### JOB ITEM
The entries that follow must be given again exactly, with no pictures kept.
---------- INPUT FOR THIS TASK ----------
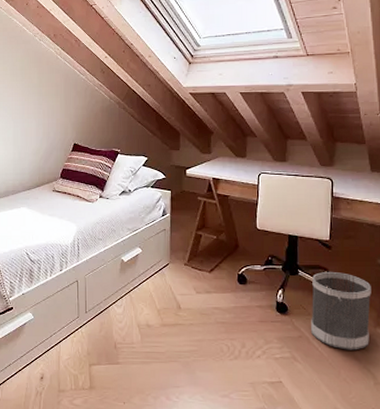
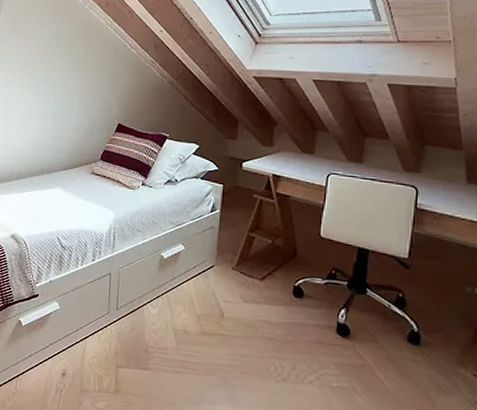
wastebasket: present [311,271,371,350] -> none [377,294,456,390]

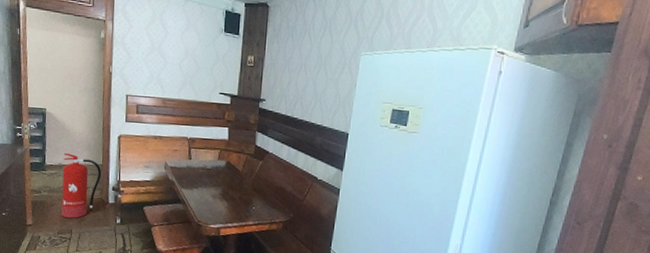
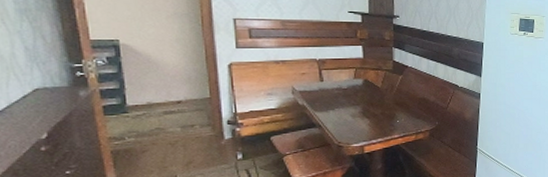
fire extinguisher: present [61,152,102,218] -> none [153,89,211,163]

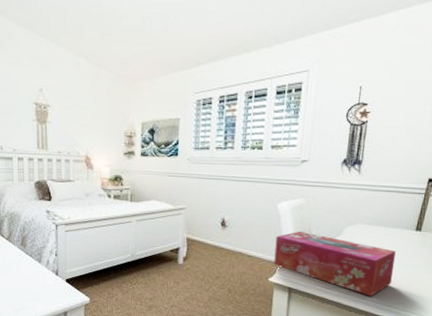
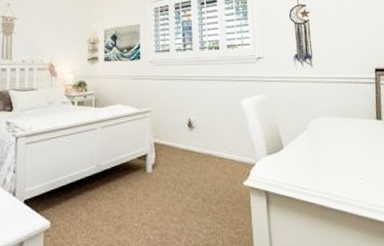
tissue box: present [274,231,396,297] -> none [244,127,368,195]

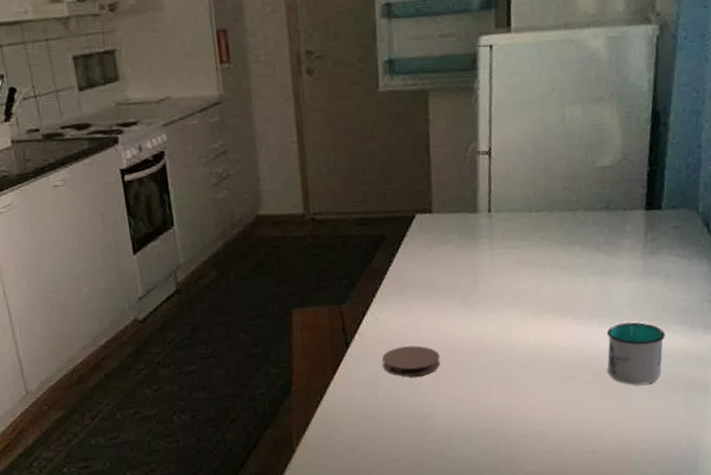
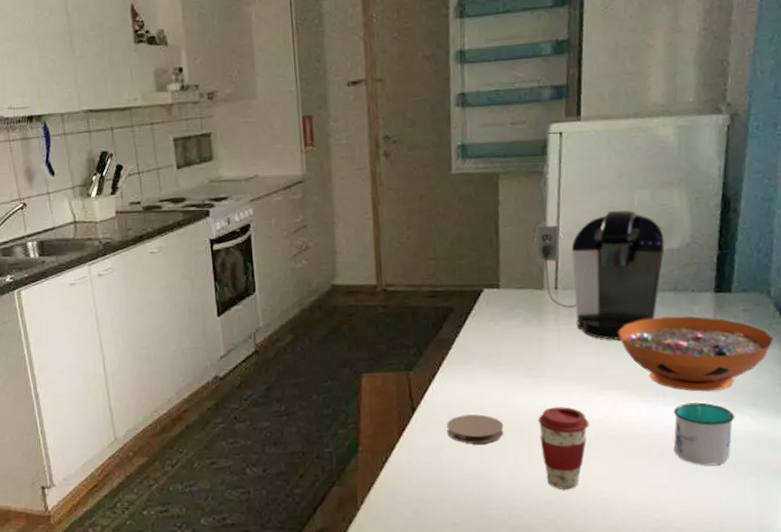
coffee maker: none [467,127,597,263] -> present [535,210,665,340]
coffee cup: none [474,333,525,418] -> present [538,407,589,490]
decorative bowl: none [552,235,701,312] -> present [618,316,773,392]

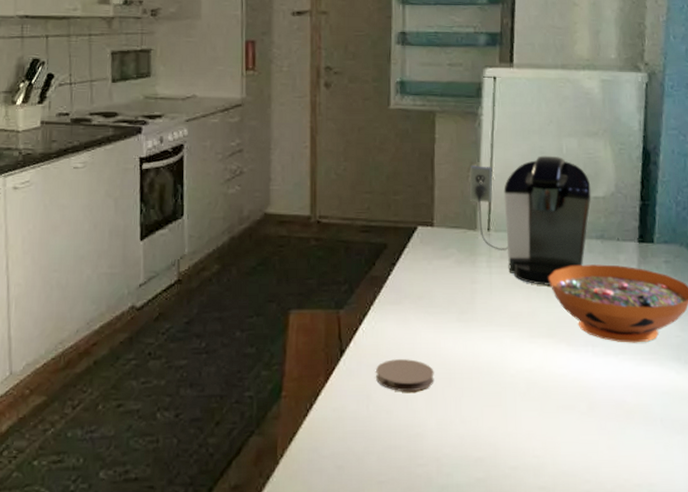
coffee cup: present [538,407,589,490] -> none [469,354,520,446]
mug: present [673,402,735,466] -> none [601,354,661,422]

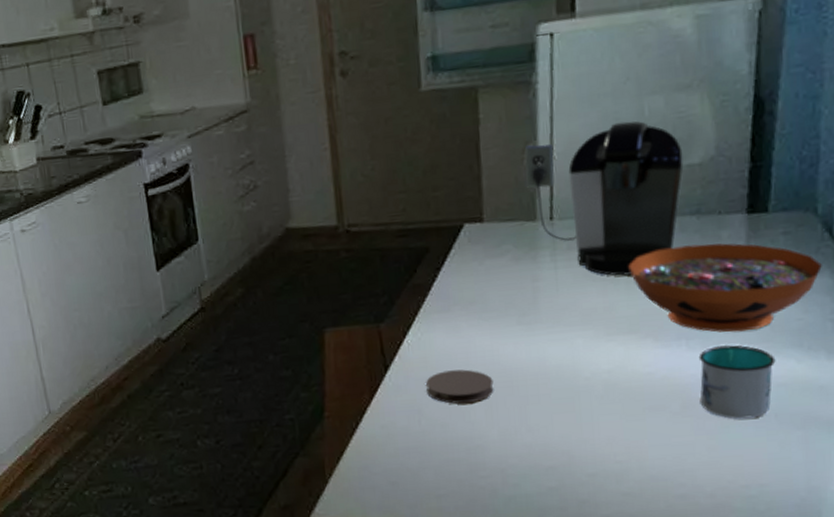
mug: none [601,354,661,422] -> present [698,345,776,419]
----------
### YOUR SOLUTION
wastebasket: present [311,271,371,350] -> none [377,294,456,390]

fire extinguisher: present [61,152,102,218] -> none [153,89,211,163]

tissue box: present [274,231,396,297] -> none [244,127,368,195]

coffee maker: none [467,127,597,263] -> present [535,210,665,340]
coffee cup: none [474,333,525,418] -> present [538,407,589,490]
decorative bowl: none [552,235,701,312] -> present [618,316,773,392]

coffee cup: present [538,407,589,490] -> none [469,354,520,446]
mug: present [673,402,735,466] -> none [601,354,661,422]

mug: none [601,354,661,422] -> present [698,345,776,419]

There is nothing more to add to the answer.